Stored records:
——————————

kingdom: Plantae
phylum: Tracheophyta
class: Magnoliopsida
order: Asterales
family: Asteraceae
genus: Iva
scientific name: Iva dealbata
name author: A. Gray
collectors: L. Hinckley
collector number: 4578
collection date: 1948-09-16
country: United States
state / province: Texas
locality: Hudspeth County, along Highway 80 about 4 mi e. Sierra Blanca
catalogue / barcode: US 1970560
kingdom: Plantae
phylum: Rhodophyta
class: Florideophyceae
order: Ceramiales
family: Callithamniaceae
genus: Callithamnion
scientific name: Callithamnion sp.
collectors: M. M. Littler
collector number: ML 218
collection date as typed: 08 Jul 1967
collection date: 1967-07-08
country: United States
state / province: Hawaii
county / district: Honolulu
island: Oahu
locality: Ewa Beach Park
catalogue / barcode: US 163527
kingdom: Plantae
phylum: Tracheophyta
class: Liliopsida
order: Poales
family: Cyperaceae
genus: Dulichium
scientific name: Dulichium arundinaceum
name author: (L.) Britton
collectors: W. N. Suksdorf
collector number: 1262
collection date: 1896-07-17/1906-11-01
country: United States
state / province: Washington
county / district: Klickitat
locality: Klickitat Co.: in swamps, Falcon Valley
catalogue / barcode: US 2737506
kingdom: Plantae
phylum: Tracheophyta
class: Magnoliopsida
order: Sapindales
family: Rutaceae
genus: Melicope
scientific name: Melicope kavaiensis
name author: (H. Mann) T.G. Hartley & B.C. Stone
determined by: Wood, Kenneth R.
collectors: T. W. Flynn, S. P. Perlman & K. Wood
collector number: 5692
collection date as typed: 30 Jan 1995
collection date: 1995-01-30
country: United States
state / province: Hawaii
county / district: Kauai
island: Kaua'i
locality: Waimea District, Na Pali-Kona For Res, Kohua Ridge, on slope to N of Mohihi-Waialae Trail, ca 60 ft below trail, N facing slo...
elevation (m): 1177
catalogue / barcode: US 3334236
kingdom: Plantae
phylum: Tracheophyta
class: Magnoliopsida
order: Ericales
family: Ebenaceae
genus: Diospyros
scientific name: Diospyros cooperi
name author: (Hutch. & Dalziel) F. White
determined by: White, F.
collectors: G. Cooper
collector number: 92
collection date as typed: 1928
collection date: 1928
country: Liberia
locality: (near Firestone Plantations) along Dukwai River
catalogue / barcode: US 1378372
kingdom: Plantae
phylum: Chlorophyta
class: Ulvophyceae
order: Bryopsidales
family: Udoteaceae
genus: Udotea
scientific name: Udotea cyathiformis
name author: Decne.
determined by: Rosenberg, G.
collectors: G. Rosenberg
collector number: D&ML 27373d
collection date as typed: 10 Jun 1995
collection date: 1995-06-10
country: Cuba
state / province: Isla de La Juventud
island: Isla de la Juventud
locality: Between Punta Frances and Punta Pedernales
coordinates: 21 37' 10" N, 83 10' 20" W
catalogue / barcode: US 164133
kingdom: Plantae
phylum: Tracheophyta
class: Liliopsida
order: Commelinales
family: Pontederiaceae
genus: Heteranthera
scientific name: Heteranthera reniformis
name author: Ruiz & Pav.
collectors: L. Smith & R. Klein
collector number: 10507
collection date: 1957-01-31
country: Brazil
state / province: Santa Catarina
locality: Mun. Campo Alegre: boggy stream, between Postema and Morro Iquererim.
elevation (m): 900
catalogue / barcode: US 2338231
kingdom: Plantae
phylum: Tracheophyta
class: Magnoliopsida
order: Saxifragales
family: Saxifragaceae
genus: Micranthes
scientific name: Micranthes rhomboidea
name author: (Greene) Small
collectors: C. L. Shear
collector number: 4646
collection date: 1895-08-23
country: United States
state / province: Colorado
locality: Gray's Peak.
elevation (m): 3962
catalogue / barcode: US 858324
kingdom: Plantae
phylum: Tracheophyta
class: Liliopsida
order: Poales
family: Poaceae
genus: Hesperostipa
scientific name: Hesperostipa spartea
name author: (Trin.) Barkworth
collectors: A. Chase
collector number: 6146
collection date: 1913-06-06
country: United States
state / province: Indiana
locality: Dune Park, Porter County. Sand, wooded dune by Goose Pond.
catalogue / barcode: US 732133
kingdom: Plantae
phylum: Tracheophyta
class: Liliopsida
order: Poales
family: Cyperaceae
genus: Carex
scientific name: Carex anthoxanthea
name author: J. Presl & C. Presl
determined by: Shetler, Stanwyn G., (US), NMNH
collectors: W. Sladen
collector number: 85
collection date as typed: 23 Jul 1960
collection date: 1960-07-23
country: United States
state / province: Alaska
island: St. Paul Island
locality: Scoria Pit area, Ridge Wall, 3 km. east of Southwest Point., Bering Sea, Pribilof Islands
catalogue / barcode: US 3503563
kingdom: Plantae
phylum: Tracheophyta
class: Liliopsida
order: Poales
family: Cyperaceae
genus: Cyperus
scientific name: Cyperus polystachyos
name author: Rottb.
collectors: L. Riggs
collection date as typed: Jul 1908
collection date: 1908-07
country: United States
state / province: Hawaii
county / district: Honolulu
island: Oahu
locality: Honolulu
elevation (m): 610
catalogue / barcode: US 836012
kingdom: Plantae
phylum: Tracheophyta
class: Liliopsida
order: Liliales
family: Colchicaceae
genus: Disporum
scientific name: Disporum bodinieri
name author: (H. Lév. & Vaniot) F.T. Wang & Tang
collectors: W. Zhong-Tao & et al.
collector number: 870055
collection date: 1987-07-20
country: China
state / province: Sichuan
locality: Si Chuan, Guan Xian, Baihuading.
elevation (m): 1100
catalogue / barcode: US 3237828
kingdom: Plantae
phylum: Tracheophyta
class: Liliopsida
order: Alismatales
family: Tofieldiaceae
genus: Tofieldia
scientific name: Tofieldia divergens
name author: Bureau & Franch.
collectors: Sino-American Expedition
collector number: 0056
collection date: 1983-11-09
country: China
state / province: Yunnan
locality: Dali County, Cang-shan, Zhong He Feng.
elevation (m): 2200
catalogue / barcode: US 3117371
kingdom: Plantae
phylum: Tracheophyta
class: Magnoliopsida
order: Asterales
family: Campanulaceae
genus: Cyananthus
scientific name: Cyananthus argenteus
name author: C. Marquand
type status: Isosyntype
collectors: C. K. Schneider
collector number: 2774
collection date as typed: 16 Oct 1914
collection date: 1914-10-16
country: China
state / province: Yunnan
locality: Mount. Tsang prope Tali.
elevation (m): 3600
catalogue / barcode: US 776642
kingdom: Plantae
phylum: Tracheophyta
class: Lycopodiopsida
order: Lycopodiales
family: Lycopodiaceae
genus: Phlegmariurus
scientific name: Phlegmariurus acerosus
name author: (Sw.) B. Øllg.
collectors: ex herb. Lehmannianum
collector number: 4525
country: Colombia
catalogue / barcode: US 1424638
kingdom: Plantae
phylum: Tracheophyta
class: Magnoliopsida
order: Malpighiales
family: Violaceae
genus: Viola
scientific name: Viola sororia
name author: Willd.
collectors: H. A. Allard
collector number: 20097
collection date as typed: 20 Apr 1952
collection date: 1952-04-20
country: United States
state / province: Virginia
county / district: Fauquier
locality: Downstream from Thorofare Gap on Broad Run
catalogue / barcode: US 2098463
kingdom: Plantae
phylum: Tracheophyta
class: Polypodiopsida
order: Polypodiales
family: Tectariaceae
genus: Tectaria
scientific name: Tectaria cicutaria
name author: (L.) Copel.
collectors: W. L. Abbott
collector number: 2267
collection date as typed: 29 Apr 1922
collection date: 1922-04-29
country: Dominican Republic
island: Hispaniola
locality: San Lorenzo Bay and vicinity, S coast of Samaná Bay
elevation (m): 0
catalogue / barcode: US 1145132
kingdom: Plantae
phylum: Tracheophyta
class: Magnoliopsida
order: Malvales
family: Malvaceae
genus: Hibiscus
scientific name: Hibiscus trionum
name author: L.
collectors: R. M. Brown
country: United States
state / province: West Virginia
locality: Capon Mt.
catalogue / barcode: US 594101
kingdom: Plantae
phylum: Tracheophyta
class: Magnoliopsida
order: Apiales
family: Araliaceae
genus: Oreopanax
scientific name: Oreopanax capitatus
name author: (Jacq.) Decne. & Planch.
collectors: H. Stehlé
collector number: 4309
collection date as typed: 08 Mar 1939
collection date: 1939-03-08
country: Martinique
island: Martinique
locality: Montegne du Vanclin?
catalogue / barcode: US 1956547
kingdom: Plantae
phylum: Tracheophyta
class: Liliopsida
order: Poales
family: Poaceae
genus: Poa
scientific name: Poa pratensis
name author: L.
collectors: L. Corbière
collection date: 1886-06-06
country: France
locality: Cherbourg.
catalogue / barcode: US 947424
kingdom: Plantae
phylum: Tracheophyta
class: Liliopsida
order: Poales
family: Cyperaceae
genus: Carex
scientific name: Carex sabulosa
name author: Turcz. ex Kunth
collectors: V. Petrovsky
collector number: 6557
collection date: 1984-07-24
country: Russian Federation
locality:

——————————

- **WHAT THE TASK ASKS**:
Could you convert the lines between the one holding "island: Kaua'i" and the one holding "scientific name: Diospyros cooperi", inclusive, into a JSON list of strings with one string per line and blank lines omitted?

- **ANSWER TO THE EXERCISE**:
[
  "island: Kaua'i",
  "locality: Waimea District, Na Pali-Kona For Res, Kohua Ridge, on slope to N of Mohihi-Waialae Trail, ca 60 ft below trail, N facing slo...",
  "elevation (m): 1177",
  "catalogue / barcode: US 3334236",
  "kingdom: Plantae",
  "phylum: Tracheophyta",
  "class: Magnoliopsida",
  "order: Ericales",
  "family: Ebenaceae",
  "genus: Diospyros",
  "scientific name: Diospyros cooperi"
]